Nos dias seguintes, obrigaram os que haviam ficado a entregar todos os bens que dispunham, esvaziando os lagares e moinhos, jovens de alva carne foram arrebanhadas como presas e escravizadas por vândalos exangues, carneiros esfolados e recolhidos nas embarcações acautelando a longa viagem pela frente. O castelo de Xintara sofreu investidas e emboscadas, a defesa era frágil e inoperante. E assim passaram duas luas cheias até que ,saciados, Sigurd ordenou que aparelhassem as embarcações.
Detiveram-se depois em Al-Ushbuna, que igualmente saquearam, para depois pilhar Alcácer, e bastados, galgar o Mediterrâneo.
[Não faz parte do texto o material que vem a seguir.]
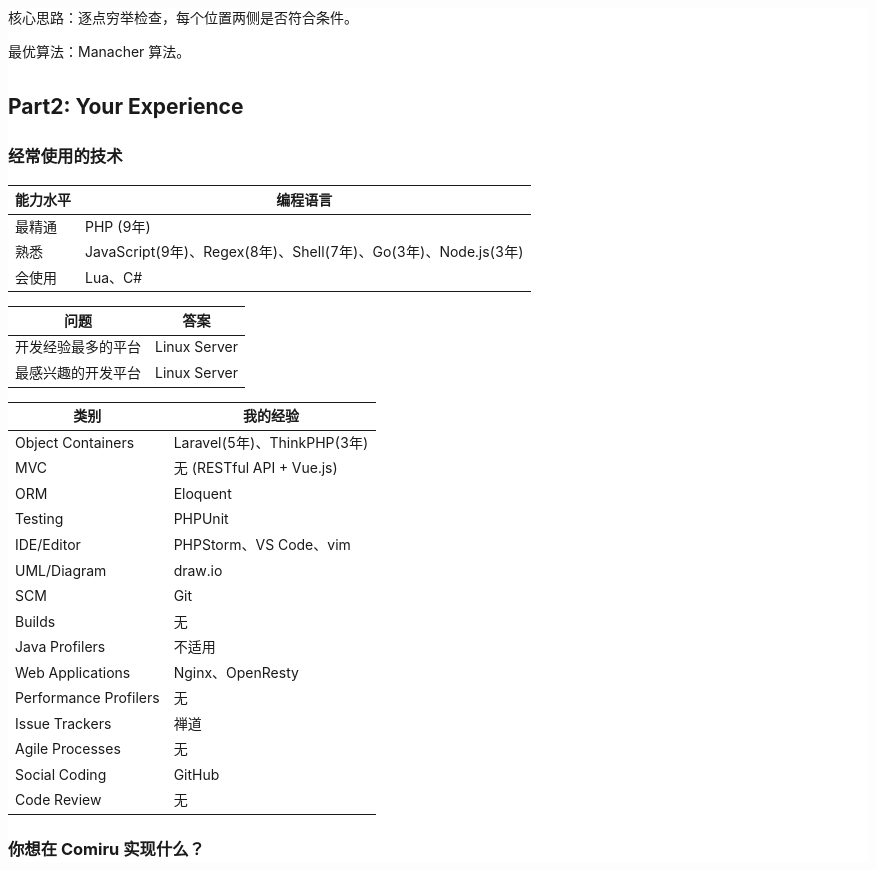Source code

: 核心思路：逐点穷举检查，每个位置两侧是否符合条件。

最优算法：Manacher 算法。

## Part2: Your Experience

### 经常使用的技术

| 能力水平 | 编程语言                                                  |
|------|-------------------------------------------------------|
| 最精通  | PHP (9年)                                              |
| 熟悉   | JavaScript(9年)、Regex(8年)、Shell(7年)、Go(3年)、Node.js(3年) |
| 会使用  | Lua、C#                                                |

| 问题        | 答案           |
|-----------|--------------|
| 开发经验最多的平台 | Linux Server |
| 最感兴趣的开发平台 | Linux Server |

| 类别                    | 我的经验                     |
|-----------------------|--------------------------|
| Object Containers     | Laravel(5年)、ThinkPHP(3年) |
| MVC                   | 无 (RESTful API + Vue.js) |
| ORM                   | Eloquent                 |
| Testing               | PHPUnit                  |
| IDE/Editor            | PHPStorm、VS Code、vim     |
| UML/Diagram           | draw.io                  |
| SCM                   | Git                      |
| Builds                | 无                        |
| Java Profilers        | 不适用                      |
| Web Applications      | Nginx、OpenResty          |
| Performance Profilers | 无                        |
| Issue Trackers        | 禅道                       |
| Agile Processes       | 无                        |
| Social Coding         | GitHub                   |
| Code Review           | 无                        |

### 你想在 Comiru 实现什么？
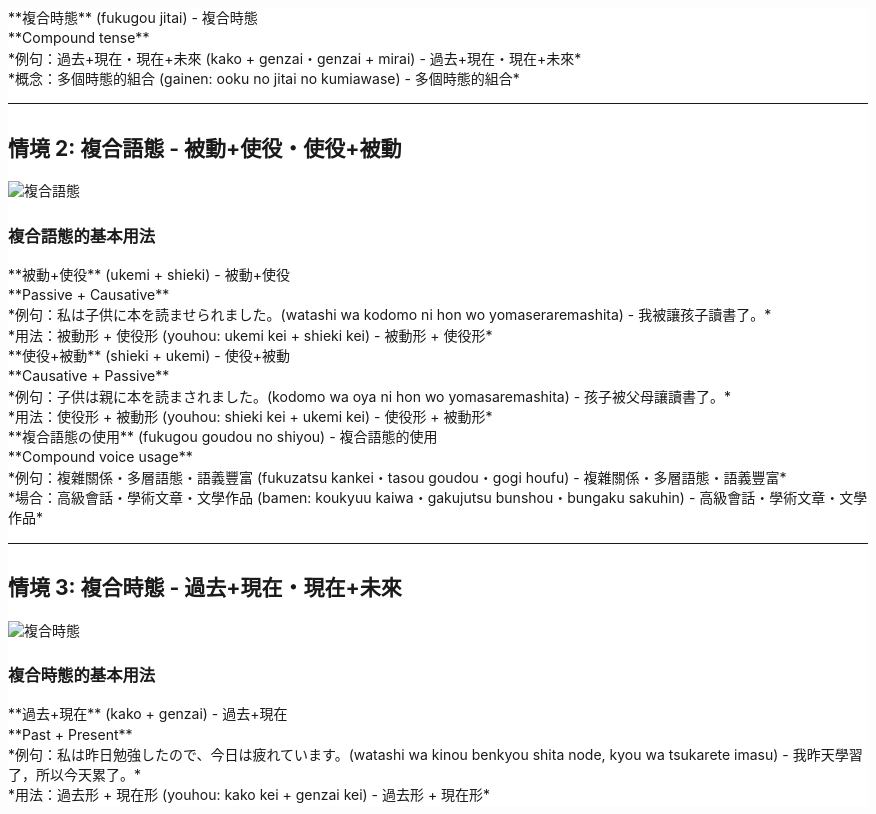 <div style="text-align: left">  
**複合時態** (fukugou jitai) - 複合時態  <br>
**Compound tense**  <br>
*例句：過去+現在・現在+未來 (kako + genzai・genzai + mirai) - 過去+現在・現在+未來*  <br>
*概念：多個時態的組合 (gainen: ooku no jitai no kumiawase) - 多個時態的組合*  <br>
</div>  

---

## 情境 2: 複合語態 - 被動+使役・使役+被動

![複合語態](https://images.unsplash.com/photo-1571019613454-1cb2f99b2d8b?w=800&h=400&fit=crop&crop=center)


### 複合語態的基本用法

<div style="text-align: left">  
**被動+使役** (ukemi + shieki) - 被動+使役  <br>
**Passive + Causative**  <br>
*例句：私は子供に本を読ませられました。(watashi wa kodomo ni hon wo yomaseraremashita) - 我被讓孩子讀書了。*  <br>
*用法：被動形 + 使役形 (youhou: ukemi kei + shieki kei) - 被動形 + 使役形*  <br>
</div>  

<div style="text-align: left">  
**使役+被動** (shieki + ukemi) - 使役+被動  <br>
**Causative + Passive**  <br>
*例句：子供は親に本を読まされました。(kodomo wa oya ni hon wo yomasaremashita) - 孩子被父母讓讀書了。*  <br>
*用法：使役形 + 被動形 (youhou: shieki kei + ukemi kei) - 使役形 + 被動形*  <br>
</div>  

<div style="text-align: left">  
**複合語態の使用** (fukugou goudou no shiyou) - 複合語態的使用  <br>
**Compound voice usage**  <br>
*例句：複雜關係・多層語態・語義豐富 (fukuzatsu kankei・tasou goudou・gogi houfu) - 複雜關係・多層語態・語義豐富*  <br>
*場合：高級會話・學術文章・文學作品 (bamen: koukyuu kaiwa・gakujutsu bunshou・bungaku sakuhin) - 高級會話・學術文章・文學作品*  <br>
</div>  

---

## 情境 3: 複合時態 - 過去+現在・現在+未來

![複合時態](https://images.unsplash.com/photo-1507003211169-0a1dd7228f2d?w=800&h=400&fit=crop&crop=center)


### 複合時態的基本用法

<div style="text-align: left">  
**過去+現在** (kako + genzai) - 過去+現在  <br>
**Past + Present**  <br>
*例句：私は昨日勉強したので、今日は疲れています。(watashi wa kinou benkyou shita node, kyou wa tsukarete imasu) - 我昨天學習了，所以今天累了。*  <br>
*用法：過去形 + 現在形 (youhou: kako kei + genzai kei) - 過去形 + 現在形*  <br>
</div>  
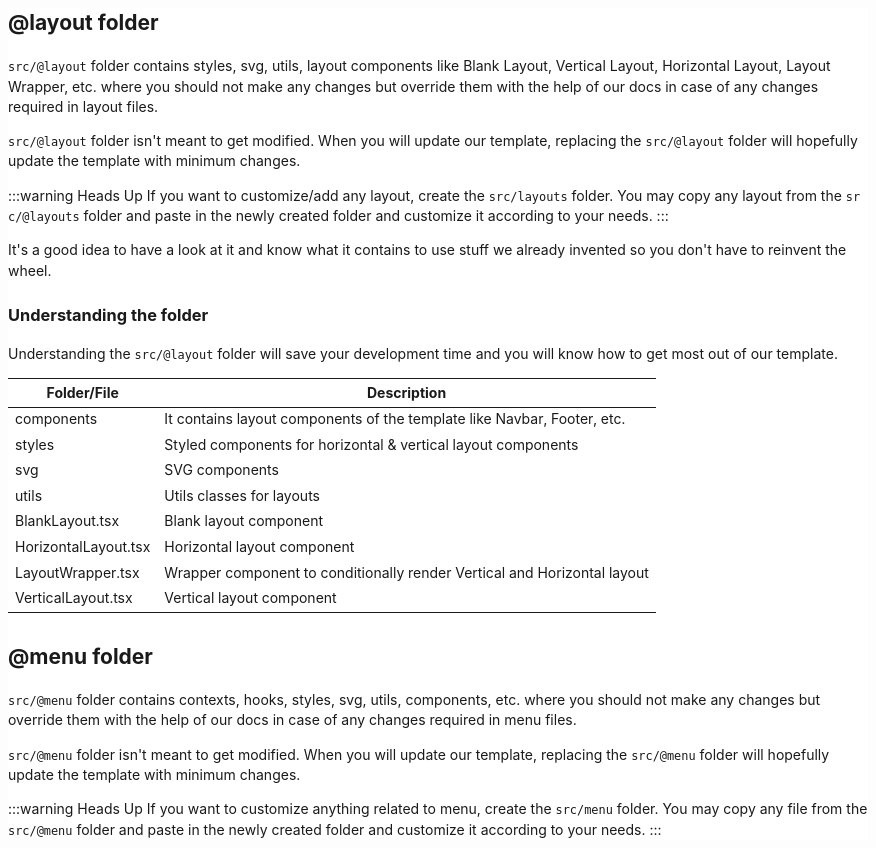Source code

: ## @layout folder

`src/@layout` folder contains styles, svg, utils, layout components like Blank Layout, Vertical Layout, Horizontal Layout, Layout Wrapper, etc. where you should not make any changes but override them with the help of our docs in case of any changes required in layout files.

`src/@layout` folder isn't meant to get modified. When you will update our template, replacing the `src/@layout` folder will hopefully update the template with minimum changes.

:::warning Heads Up
If you want to customize/add any layout, create the `src/layouts` folder. You may copy any layout from the `src/@layouts` folder and paste in the newly created folder and customize it according to your needs.
:::

It's a good idea to have a look at it and know what it contains to use stuff we already invented so you don't have to reinvent the wheel.

### Understanding the folder

Understanding the `src/@layout` folder will save your development time and you will know how to get most out of our template.

| Folder/File    | Description |
| --------- | ----------- |
| components | It contains layout components of the template like Navbar, Footer, etc. |
| styles | Styled components for horizontal & vertical layout components |
| svg | SVG components |
| utils | Utils classes for layouts |
| BlankLayout.tsx | Blank layout component |
| HorizontalLayout.tsx | Horizontal layout component |
| LayoutWrapper.tsx | Wrapper component to conditionally render Vertical and Horizontal layout |
| VerticalLayout.tsx | Vertical layout component |

## @menu folder

`src/@menu` folder contains contexts, hooks, styles, svg, utils, components, etc. where you should not make any changes but override them with the help of our docs in case of any changes required in menu files.

`src/@menu` folder isn't meant to get modified. When you will update our template, replacing the `src/@menu` folder will hopefully update the template with minimum changes.

:::warning Heads Up
If you want to customize anything related to menu, create the `src/menu` folder. You may copy any file from the `src/@menu` folder and paste in the newly created folder and customize it according to your needs.
:::
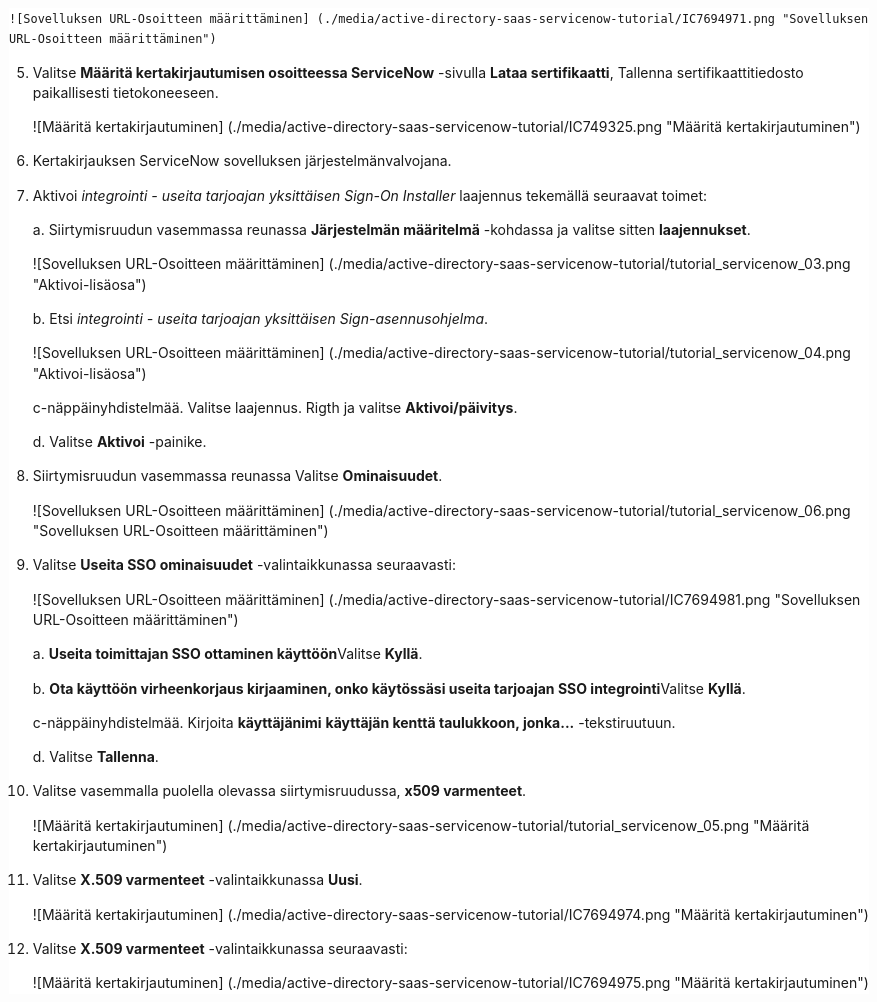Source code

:     ![Sovelluksen URL-Osoitteen määrittäminen] (./media/active-directory-saas-servicenow-tutorial/IC7694971.png "Sovelluksen URL-Osoitteen määrittäminen")



5.  Valitse **Määritä kertakirjautumisen osoitteessa ServiceNow** -sivulla **Lataa sertifikaatti**, Tallenna sertifikaattitiedosto paikallisesti tietokoneeseen.

    ![Määritä kertakirjautuminen] (./media/active-directory-saas-servicenow-tutorial/IC749325.png "Määritä kertakirjautuminen")

1. Kertakirjauksen ServiceNow sovelluksen järjestelmänvalvojana.
2. Aktivoi _integrointi - useita tarjoajan yksittäisen Sign-On Installer_ laajennus tekemällä seuraavat toimet:

    a. Siirtymisruudun vasemmassa reunassa **Järjestelmän määritelmä** -kohdassa ja valitse sitten **laajennukset**.

    ![Sovelluksen URL-Osoitteen määrittäminen] (./media/active-directory-saas-servicenow-tutorial/tutorial_servicenow_03.png "Aktivoi-lisäosa")
    
    b. Etsi _integrointi - useita tarjoajan yksittäisen Sign-asennusohjelma_.

    ![Sovelluksen URL-Osoitteen määrittäminen] (./media/active-directory-saas-servicenow-tutorial/tutorial_servicenow_04.png "Aktivoi-lisäosa")

    c-näppäinyhdistelmää. Valitse laajennus. Rigth ja valitse **Aktivoi/päivitys**.
    
    d. Valitse **Aktivoi** -painike.

2. Siirtymisruudun vasemmassa reunassa Valitse **Ominaisuudet**.  

    ![Sovelluksen URL-Osoitteen määrittäminen] (./media/active-directory-saas-servicenow-tutorial/tutorial_servicenow_06.png "Sovelluksen URL-Osoitteen määrittäminen")


3. Valitse **Useita SSO ominaisuudet** -valintaikkunassa seuraavasti:

    ![Sovelluksen URL-Osoitteen määrittäminen] (./media/active-directory-saas-servicenow-tutorial/IC7694981.png "Sovelluksen URL-Osoitteen määrittäminen")

    a. **Useita toimittajan SSO ottaminen käyttöön**Valitse **Kyllä**.

    b. **Ota käyttöön virheenkorjaus kirjaaminen, onko käytössäsi useita tarjoajan SSO integrointi**Valitse **Kyllä**.

    c-näppäinyhdistelmää. Kirjoita **käyttäjänimi** **käyttäjän kenttä taulukkoon, jonka...** -tekstiruutuun.

    d. Valitse **Tallenna**.



1. Valitse vasemmalla puolella olevassa siirtymisruudussa, **x509 varmenteet**.

    ![Määritä kertakirjautuminen] (./media/active-directory-saas-servicenow-tutorial/tutorial_servicenow_05.png "Määritä kertakirjautuminen")


1. Valitse **X.509 varmenteet** -valintaikkunassa **Uusi**.

    ![Määritä kertakirjautuminen] (./media/active-directory-saas-servicenow-tutorial/IC7694974.png "Määritä kertakirjautuminen")


1. Valitse **X.509 varmenteet** -valintaikkunassa seuraavasti:

    ![Määritä kertakirjautuminen] (./media/active-directory-saas-servicenow-tutorial/IC7694975.png "Määritä kertakirjautuminen")


[1]: ./media/active-directory-saas-servicenow-tutorial/tutorial_general_01.png
[2]: ./media/active-directory-saas-servicenow-tutorial/tutorial_general_02.png
[3]: ./media/active-directory-saas-servicenow-tutorial/tutorial_general_03.png
[4]: ./media/active-directory-saas-servicenow-tutorial/tutorial_general_04.png
[5]: ./media/active-directory-saas-servicenow-tutorial/tutorial_general_05.png
[6]: ./media/active-directory-saas-servicenow-tutorial/tutorial_general_06.png
[7]:  ./media/active-directory-saas-servicenow-tutorial/tutorial_general_050.png
[10]: ./media/active-directory-saas-servicenow-tutorial/tutorial_general_060.png
[11]: ./media/active-directory-saas-servicenow-tutorial/tutorial_general_070.png
[20]: ./media/active-directory-saas-servicenow-tutorial/tutorial_general_100.png
[200]: ./media/active-directory-saas-servicenow-tutorial/tutorial_general_200.png
[201]: ./media/active-directory-saas-servicenow-tutorial/tutorial_general_201.png
[203]: ./media/active-directory-saas-servicenow-tutorial/tutorial_general_203.png
[204]: ./media/active-directory-saas-servicenow-tutorial/tutorial_general_204.png
[205]: ./media/active-directory-saas-servicenow-tutorial/tutorial_general_205.png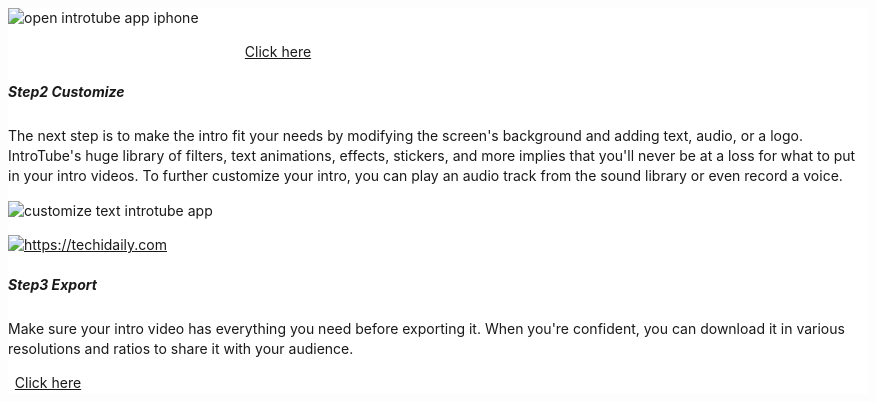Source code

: ![open introtube app iphone](https://images.wondershare.com/filmora/article-images/2022/09/open-introtube-app-iphone.jpg)


<span id="1424527">
					<video width="864" height="1536" style="cursor:pointer"
           poster="//a.impactradius-go.com/display-clicktoplayimage/1424527.png"
           onclick="if(!this.playClicked){this.play();this.setAttribute('controls',true);this.playClicked=true;}">
	   <source src="//a.impactradius-go.com/display-ad/16446-1424527">
	   <img src="//a.impactradius-go.com/display-clicktoplayimage/1424527.png" style="border: none; height: 100%; width: 100%; object-fit: contain">
	</video>
	<div style="width:540px;text-align:center"><a href="javascript:window.open(decodeURIComponent('https%3A%2F%2Flaganoo.pxf.io%2Fc%2F5597632%2F1424527%2F16446'), '_blank');void(0);">Click here</a></div>
</span>
<img height="0" width="0" src="https://imp.pxf.io/i/5597632/1424527/16446" style="position:absolute;visibility:hidden;" border="0" />

##### Step2 Customize

The next step is to make the intro fit your needs by modifying the screen's background and adding text, audio, or a logo. IntroTube's huge library of filters, text animations, effects, stickers, and more implies that you'll never be at a loss for what to put in your intro videos. To further customize your intro, you can play an audio track from the sound library or even record a voice.

![customize text introtube app](https://images.wondershare.com/filmora/article-images/2022/09/customize-text-introtube-app.jpg)


<a href="https://ephamedtechinc.pxf.io/c/5597632/2137223/26400" target="_top" id="2137223">
  <img src="//a.impactradius-go.com/display-ad/26400-2137223" border="0" alt="https://techidaily.com" width="728" height="90"/>
</a>
<img height="0" width="0" src="https://ephamedtechinc.pxf.io/i/5597632/2137223/26400" style="position:absolute;visibility:hidden;" border="0" />

##### Step3 Export

Make sure your intro video has everything you need before exporting it. When you're confident, you can download it in various resolutions and ratios to share it with your audience.


<span id="1977020">
					<video width="128" height="480" style="cursor:pointer"
           poster="//a.impactradius-go.com/display-clicktoplayimage/1977020.png"
           onclick="if(!this.playClicked){this.play();this.setAttribute('controls',true);this.playClicked=true;}">
	   <source src="//a.impactradius-go.com/display-ad/22993-1977020">
	   <img src="//a.impactradius-go.com/display-clicktoplayimage/1977020.png" style="border: none; height: 100%; width: 100%; object-fit: contain">
	</video>
	<div style="width:80px;text-align:center"><a href="javascript:window.open(decodeURIComponent('https%3A%2F%2Fhomestyler.sjv.io%2Fc%2F5597632%2F1977020%2F22993'), '_blank');void(0);">Click here</a></div>
</span>
<img height="0" width="0" src="https://imp.pxf.io/i/5597632/1977020/22993" style="position:absolute;visibility:hidden;" border="0" />
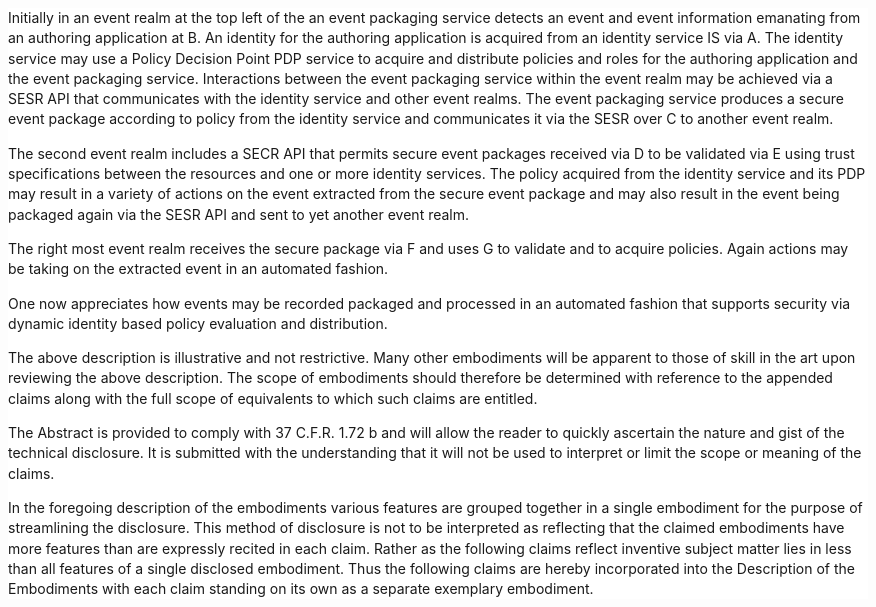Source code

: Initially in an event realm at the top left of the an event packaging service detects an event and event information emanating from an authoring application at B. An identity for the authoring application is acquired from an identity service IS via A. The identity service may use a Policy Decision Point PDP service to acquire and distribute policies and roles for the authoring application and the event packaging service. Interactions between the event packaging service within the event realm may be achieved via a SESR API that communicates with the identity service and other event realms. The event packaging service produces a secure event package according to policy from the identity service and communicates it via the SESR over C to another event realm.

The second event realm includes a SECR API that permits secure event packages received via D to be validated via E using trust specifications between the resources and one or more identity services. The policy acquired from the identity service and its PDP may result in a variety of actions on the event extracted from the secure event package and may also result in the event being packaged again via the SESR API and sent to yet another event realm.

The right most event realm receives the secure package via F and uses G to validate and to acquire policies. Again actions may be taking on the extracted event in an automated fashion.

One now appreciates how events may be recorded packaged and processed in an automated fashion that supports security via dynamic identity based policy evaluation and distribution.

The above description is illustrative and not restrictive. Many other embodiments will be apparent to those of skill in the art upon reviewing the above description. The scope of embodiments should therefore be determined with reference to the appended claims along with the full scope of equivalents to which such claims are entitled.

The Abstract is provided to comply with 37 C.F.R. 1.72 b and will allow the reader to quickly ascertain the nature and gist of the technical disclosure. It is submitted with the understanding that it will not be used to interpret or limit the scope or meaning of the claims.

In the foregoing description of the embodiments various features are grouped together in a single embodiment for the purpose of streamlining the disclosure. This method of disclosure is not to be interpreted as reflecting that the claimed embodiments have more features than are expressly recited in each claim. Rather as the following claims reflect inventive subject matter lies in less than all features of a single disclosed embodiment. Thus the following claims are hereby incorporated into the Description of the Embodiments with each claim standing on its own as a separate exemplary embodiment.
Sigurd tudo encarava com espírito de libertador, punho dum Deus morto numa cruz que o seu povo não há muito adoptara, mas que só expulsando e castigando o almorávida soez podia honrar, esgrimindo a espada e venerando a cruz.Nesta costa ibérica pululante de moirama infiel cumpria parte dum destino que só o desembarque em terra sagrada e a peleja pelo restauro dos santos sítios dariam por concluído em honra.
Depois de passagens nas Baleares e na Sicília foi em Jerusalém Sigurd finalmente ao encontro do rei Balduíno e, saudado reforço, baptizado no Jordão. Dois anos depois, eram 1110 anos do nascimento de Jesus Cristo cobriu-se de honra na tomada de Sídon ganhando uma relíquia da cruz de Cristo. Depois partiu para o norte de Chipre e Constantinopla, três anos longe das brancas neves do Naeroyfjord, exilado nas areias quentes do Levante, e voltou a casa, onde ficara regente seu irmão Oystein, e onde continuou pugnando pela cristandade, fundando igrejas, criando dioceses. Até que, corria o ano de 1130, 27º do seu reinado, um vento gélido e polar, o Cristo da Cruz, ou o Odin dos seus antepassados, o levou dos trabalhos terrenos, quiçá para a Valhalha redentora dos povos do Norte.
Ainda hoje a Heimskringla, saga heróica dos reis nórdicos, recorda Sigurd, vencedor de Vigo e Sintra.
From Spain I have much news to tell
Of what our generous king befell.
And first he routs the viking crew,
At Cintra next the heathens slew;
The men he treated as God's foes,
Who dared the true faith to oppose.
No man he spared who would not take
The Christian faith for Jesus' sake."